Supplied text
I am building an app that allows users to execute some commands on a computer by sending them through email. The server will monitor (pull) one or more email accounts and start a communication session. Some authentication is also involved. I am using the latest and greatest .net technologies.

I am thinking to expose the server as a service but then I cannot have a GUI to allow the user to configure things like passwords and email accounts. How can I separate these?

And second, the commands will be pluginable and should provide their own GUI. How can I incorporate this? The server process should be able to use the command functionality and the GUI process should allow for customization.

+2  A: 

I have used WCF, which is Microsoft's current technology for implementing web services and/or SOA. You would create a desktop client or webpage that makes calls to the WCF service. The WCF service(s) would be your server component, and the desktop client or webpage would be your user frontend.

AaronLS
the user frontend is always on the same machine. does it make sense to use WCF? I was thinking to communicate via .net remoting IPC channel.
Bogdan Gavril
@Bogdan: you can use IPC in WCF, WCF supersedes and includes remoting.
Henk Holterman
Excellent series of videos, if you click through enough pages you can download the video for each webcast:http://www.dasblonde.net/2007/06/24/WCFWebcastSeries.aspx
AaronLS
Thanks, I will look into WCF. Since I already know .net remoting, I don't see why I should learn an abstraction for it.
Bogdan Gavril
I would avoid using remoting because it carries to many problems attached: communication protocol is not the best one, problems with connection if not from local network, versioning. WCF allows to configure actual protocol later, so it's more flexible.
XOR
Microsoft has addressed and avoided many problems that existed in similar pre-existing technologies I can understand that sometimes is nice to just use what you know, since taking on something new carries the risk if poorly implementing it as you are learning it. It depends on your situation.
AaronLS
A: 

It's mainly not a question of how to make service itself. And communication protocol is not the main issue -- with WCF you can expose your application methods via spectre of protocols. It's merely a question of application configuration.

Given material
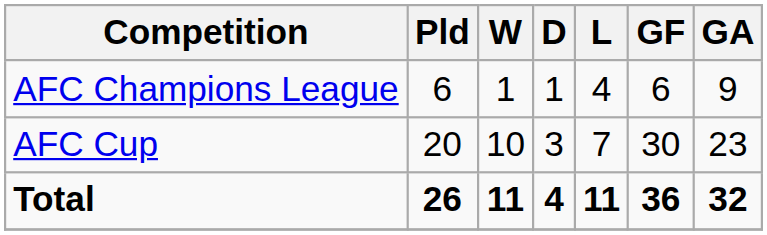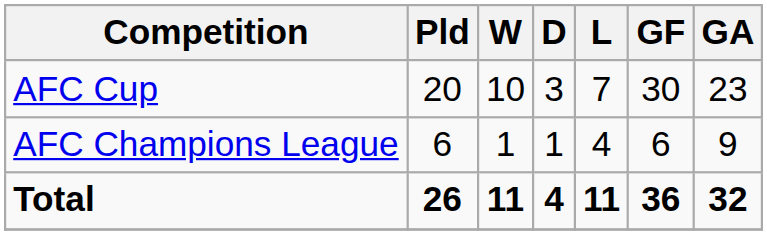rows swapped: AFC Cup <-> AFC Champions League
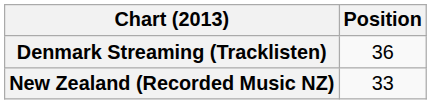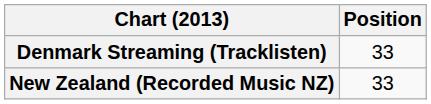Denmark Streaming (Tracklisten) | Position: 36 -> 33
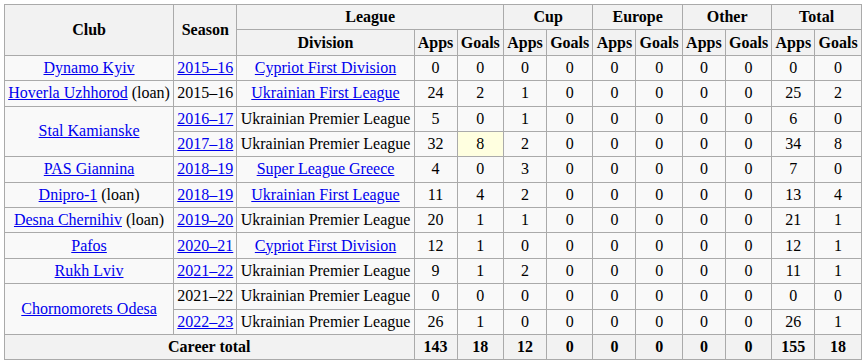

Requirement 1
Answer these from the WCF thread:
(a) What will the server do with one or more email accounts?
(b) According to Henk Holterman, how does WCF relate to remoting?
(c) Which problems with remoting does XOR list?
Requirement 2
Extend the WCF thread, beginning after its final sentence.

Written response 1
(a) It will monitor (pull) one or more email accounts and start a communication session.
(b) WCF supersedes and includes remoting, and IPC can be used in WCF.
(c) The communication protocol is not the best one, there are connection problems when not on the local network, and there are versioning problems.

Written response 2
Main question here is how do you like to implement GUI. If your application is normal windows service, then it can't have built-in GUI. Just because service should not have it. So you'll need separate GUI application. Options:

  1. GUI is standalone .NET application that somehow communicates with your service. Let's say via WCF. In this case plugins should also be implemented in two parts: plugin for service and plugin for GUI. I think, it would be too complex to support.

  2. Modification of 1st variant. Both service and GUI are packed in one executable. It looks in what mode it's started (service or standalone) and either monitors mail or shows GUI. Since this is one application, the configuration is also the same. So you will have single registry for plugins. I assume, that in GUI mode application will search for started service and configure it. Drawback - GUI could be run only locally.

  3. You make a sort of "transferrable" GUI - service sends GUI to simple client, which shows it. In this case you have one place for all app code (service and GUI), but it's executed in part in service, in part in client software. But you also need such universal client software.

  4. Thinking a little more about variant 3 we see that solution already exists - it is web technologies. It would be simplest to implement your service as part a web site. And GUI would be another part. If you are unfamiliar with HTML and Javascript you can implement GUI using Silverlight.